[[ Record set open ]]

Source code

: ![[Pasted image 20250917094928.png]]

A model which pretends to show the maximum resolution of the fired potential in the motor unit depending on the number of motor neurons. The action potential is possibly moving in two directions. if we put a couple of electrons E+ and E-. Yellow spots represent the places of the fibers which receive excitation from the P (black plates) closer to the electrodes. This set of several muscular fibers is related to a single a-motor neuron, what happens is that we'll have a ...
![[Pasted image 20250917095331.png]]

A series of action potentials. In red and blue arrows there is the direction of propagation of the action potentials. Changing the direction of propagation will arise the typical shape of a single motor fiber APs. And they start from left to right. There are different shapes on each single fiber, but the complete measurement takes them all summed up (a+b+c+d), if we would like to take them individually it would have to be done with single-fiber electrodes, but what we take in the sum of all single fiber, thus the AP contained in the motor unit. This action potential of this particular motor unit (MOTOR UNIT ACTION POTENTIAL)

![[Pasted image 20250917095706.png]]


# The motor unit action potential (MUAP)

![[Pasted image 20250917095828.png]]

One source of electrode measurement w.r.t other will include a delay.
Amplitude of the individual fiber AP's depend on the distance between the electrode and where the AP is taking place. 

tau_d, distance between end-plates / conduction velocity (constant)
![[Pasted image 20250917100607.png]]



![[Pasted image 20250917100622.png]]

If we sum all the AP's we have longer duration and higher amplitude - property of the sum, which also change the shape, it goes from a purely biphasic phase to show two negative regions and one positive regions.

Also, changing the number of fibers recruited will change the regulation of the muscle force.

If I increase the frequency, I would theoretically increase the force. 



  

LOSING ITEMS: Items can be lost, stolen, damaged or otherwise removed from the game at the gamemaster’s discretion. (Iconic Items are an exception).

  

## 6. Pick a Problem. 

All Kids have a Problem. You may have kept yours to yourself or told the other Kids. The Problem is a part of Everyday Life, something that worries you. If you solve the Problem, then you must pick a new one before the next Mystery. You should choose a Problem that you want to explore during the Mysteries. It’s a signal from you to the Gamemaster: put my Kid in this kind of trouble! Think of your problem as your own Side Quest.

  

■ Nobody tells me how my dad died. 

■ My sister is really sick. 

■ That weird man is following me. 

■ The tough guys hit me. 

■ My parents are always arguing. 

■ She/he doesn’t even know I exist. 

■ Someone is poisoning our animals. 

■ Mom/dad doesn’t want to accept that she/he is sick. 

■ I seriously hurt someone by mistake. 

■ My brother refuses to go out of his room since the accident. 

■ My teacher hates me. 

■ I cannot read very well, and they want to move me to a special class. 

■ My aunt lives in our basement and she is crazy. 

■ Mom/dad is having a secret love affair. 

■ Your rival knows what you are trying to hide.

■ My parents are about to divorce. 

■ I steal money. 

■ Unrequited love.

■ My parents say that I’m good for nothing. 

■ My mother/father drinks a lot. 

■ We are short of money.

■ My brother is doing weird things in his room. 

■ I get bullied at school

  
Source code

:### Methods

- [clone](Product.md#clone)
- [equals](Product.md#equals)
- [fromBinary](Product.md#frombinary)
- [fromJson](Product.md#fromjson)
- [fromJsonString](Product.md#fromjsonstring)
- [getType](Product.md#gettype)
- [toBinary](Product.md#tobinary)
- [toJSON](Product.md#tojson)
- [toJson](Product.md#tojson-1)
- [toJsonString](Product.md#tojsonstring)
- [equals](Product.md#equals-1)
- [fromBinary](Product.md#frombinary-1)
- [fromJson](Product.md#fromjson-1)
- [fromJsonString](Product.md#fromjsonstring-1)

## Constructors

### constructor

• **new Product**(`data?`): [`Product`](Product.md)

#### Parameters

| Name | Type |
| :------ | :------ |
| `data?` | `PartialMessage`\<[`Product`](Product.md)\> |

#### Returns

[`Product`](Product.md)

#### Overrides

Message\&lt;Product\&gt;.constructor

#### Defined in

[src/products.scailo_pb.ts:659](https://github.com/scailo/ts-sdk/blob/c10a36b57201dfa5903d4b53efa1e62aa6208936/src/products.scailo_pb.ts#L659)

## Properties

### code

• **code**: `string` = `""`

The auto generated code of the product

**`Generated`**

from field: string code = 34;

[[ Record set closed ]]

What needs to be done =
Could you restate, word for word, the lines above from the one with "## 6. Pick a Problem." to the one with "poisoning our animals.", both included?

Your response =
## 6. Pick a Problem. 

All Kids have a Problem. You may have kept yours to yourself or told the other Kids. The Problem is a part of Everyday Life, something that worries you. If you solve the Problem, then you must pick a new one before the next Mystery. You should choose a Problem that you want to explore during the Mysteries. It’s a signal from you to the Gamemaster: put my Kid in this kind of trouble! Think of your problem as your own Side Quest.

  

■ Nobody tells me how my dad died. 

■ My sister is really sick. 

■ That weird man is following me. 

■ The tough guys hit me. 

■ My parents are always arguing. 

■ She/he doesn’t even know I exist. 

■ Someone is poisoning our animals. 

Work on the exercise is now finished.